» **What you are asked to do**: Give an exact copy of the lines from the beginning of the listing below to the "Disaster Recovery e Backup" line, inclusive.

» **Material provided**:
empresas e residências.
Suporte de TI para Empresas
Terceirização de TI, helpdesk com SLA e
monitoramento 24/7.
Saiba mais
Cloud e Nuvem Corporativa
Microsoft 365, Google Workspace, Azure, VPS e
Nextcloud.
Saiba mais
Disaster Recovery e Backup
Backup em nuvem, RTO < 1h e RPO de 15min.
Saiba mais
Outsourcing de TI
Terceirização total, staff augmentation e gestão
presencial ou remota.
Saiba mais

» **Solution to the problem**:
empresas e residências.
Suporte de TI para Empresas
Terceirização de TI, helpdesk com SLA e
monitoramento 24/7.
Saiba mais
Cloud e Nuvem Corporativa
Microsoft 365, Google Workspace, Azure, VPS e
Nextcloud.
Saiba mais
Disaster Recovery e Backup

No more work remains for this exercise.